+++ RAW DATA

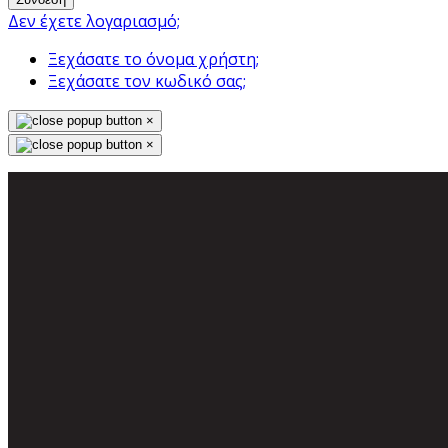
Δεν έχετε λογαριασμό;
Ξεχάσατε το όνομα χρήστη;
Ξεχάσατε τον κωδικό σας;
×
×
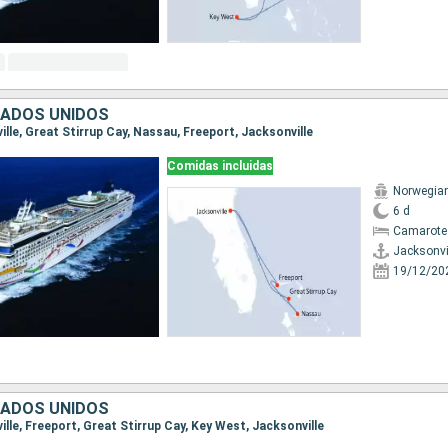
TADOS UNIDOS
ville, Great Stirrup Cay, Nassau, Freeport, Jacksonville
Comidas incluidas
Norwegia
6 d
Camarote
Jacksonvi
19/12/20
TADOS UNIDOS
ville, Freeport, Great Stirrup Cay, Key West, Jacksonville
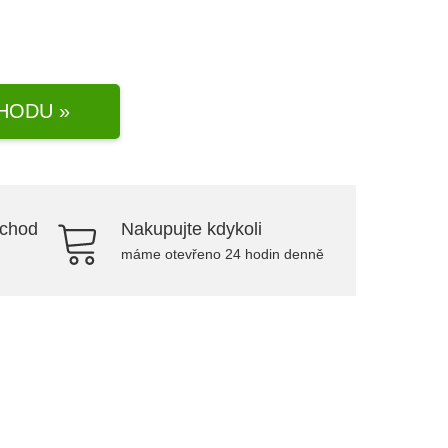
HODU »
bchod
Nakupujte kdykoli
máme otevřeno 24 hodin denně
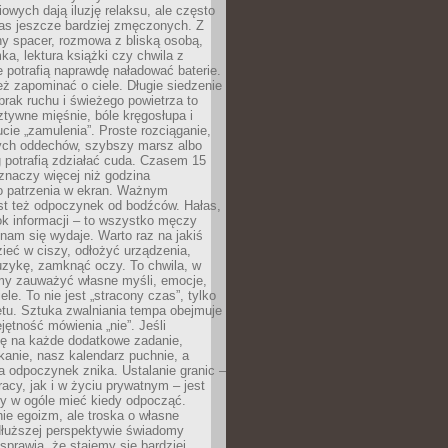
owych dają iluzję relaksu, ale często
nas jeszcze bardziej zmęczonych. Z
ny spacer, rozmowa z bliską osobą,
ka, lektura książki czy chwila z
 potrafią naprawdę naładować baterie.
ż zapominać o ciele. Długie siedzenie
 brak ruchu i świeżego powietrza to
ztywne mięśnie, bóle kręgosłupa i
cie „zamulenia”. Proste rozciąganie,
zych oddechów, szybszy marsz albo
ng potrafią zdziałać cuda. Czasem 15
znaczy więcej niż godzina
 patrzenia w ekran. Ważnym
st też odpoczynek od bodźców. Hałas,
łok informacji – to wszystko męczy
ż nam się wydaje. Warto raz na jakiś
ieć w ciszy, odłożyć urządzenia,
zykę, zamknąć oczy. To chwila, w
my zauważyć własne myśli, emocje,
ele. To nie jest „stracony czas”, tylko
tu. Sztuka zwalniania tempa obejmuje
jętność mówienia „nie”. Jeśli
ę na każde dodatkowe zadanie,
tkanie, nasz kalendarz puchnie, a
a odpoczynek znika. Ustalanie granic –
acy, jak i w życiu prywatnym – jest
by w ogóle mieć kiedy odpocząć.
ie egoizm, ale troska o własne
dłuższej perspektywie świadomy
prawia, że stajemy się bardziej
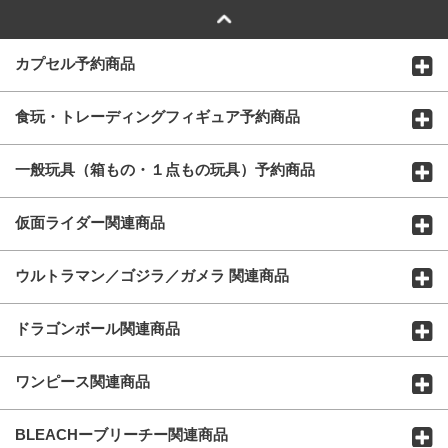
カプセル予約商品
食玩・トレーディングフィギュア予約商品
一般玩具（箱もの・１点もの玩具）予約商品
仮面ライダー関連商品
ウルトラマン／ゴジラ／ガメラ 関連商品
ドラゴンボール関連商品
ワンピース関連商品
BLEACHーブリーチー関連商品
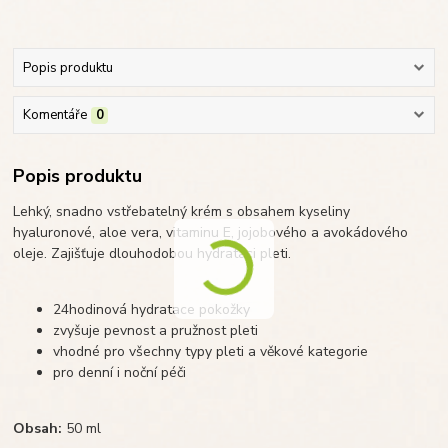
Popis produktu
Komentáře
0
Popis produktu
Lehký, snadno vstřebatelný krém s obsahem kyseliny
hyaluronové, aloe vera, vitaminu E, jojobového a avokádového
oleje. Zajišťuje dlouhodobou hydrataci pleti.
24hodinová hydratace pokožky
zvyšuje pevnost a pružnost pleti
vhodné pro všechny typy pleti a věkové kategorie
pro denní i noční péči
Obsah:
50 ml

++++++

PROBLEM:
Write out every line of text read from the items above, unchanged, leaving out the pictures themselves.

EXERCISE SOLUTION:
Δεν έχετε λογαριασμό;
Ξεχάσατε το όνομα χρήστη;
Ξεχάσατε τον κωδικό σας;
×
×
TADOS UNIDOS
ville, Great Stirrup Cay, Nassau, Freeport, Jacksonville
Comidas incluidas
Norwegia
6 d
Camarote
Jacksonvi
19/12/20
TADOS UNIDOS
ville, Freeport, Great Stirrup Cay, Key West, Jacksonville
HODU »
bchod
Nakupujte kdykoli
máme otevřeno 24 hodin denně
owych dają iluzję relaksu, ale często
nas jeszcze bardziej zmęczonych. Z
ny spacer, rozmowa z bliską osobą,
ka, lektura książki czy chwila z
 potrafią naprawdę naładować baterie.
ż zapominać o ciele. Długie siedzenie
 brak ruchu i świeżego powietrza to
ztywne mięśnie, bóle kręgosłupa i
cie „zamulenia”. Proste rozciąganie,
zych oddechów, szybszy marsz albo
ng potrafią zdziałać cuda. Czasem 15
znaczy więcej niż godzina
 patrzenia w ekran. Ważnym
st też odpoczynek od bodźców. Hałas,
łok informacji – to wszystko męczy
ż nam się wydaje. Warto raz na jakiś
ieć w ciszy, odłożyć urządzenia,
zykę, zamknąć oczy. To chwila, w
my zauważyć własne myśli, emocje,
ele. To nie jest „stracony czas”, tylko
tu. Sztuka zwalniania tempa obejmuje
jętność mówienia „nie”. Jeśli
ę na każde dodatkowe zadanie,
tkanie, nasz kalendarz puchnie, a
a odpoczynek znika. Ustalanie granic –
acy, jak i w życiu prywatnym – jest
by w ogóle mieć kiedy odpocząć.
ie egoizm, ale troska o własne
dłuższej perspektywie świadomy
prawia, że stajemy się bardziej
カプセル予約商品
食玩・トレーディングフィギュア予約商品
一般玩具（箱もの・１点もの玩具）予約商品
仮面ライダー関連商品
ウルトラマン／ゴジラ／ガメラ 関連商品
ドラゴンボール関連商品
ワンピース関連商品
BLEACHーブリーチー関連商品
Popis produktu
Komentáře
0
Popis produktu
Lehký, snadno vstřebatelný krém s obsahem kyseliny
hyaluronové, aloe vera, vitaminu E, jojobového a avokádového
oleje. Zajišťuje dlouhodobou hydrataci pleti.
24hodinová hydratace pokožky
zvyšuje pevnost a pružnost pleti
vhodné pro všechny typy pleti a věkové kategorie
pro denní i noční péči
Obsah:
50 ml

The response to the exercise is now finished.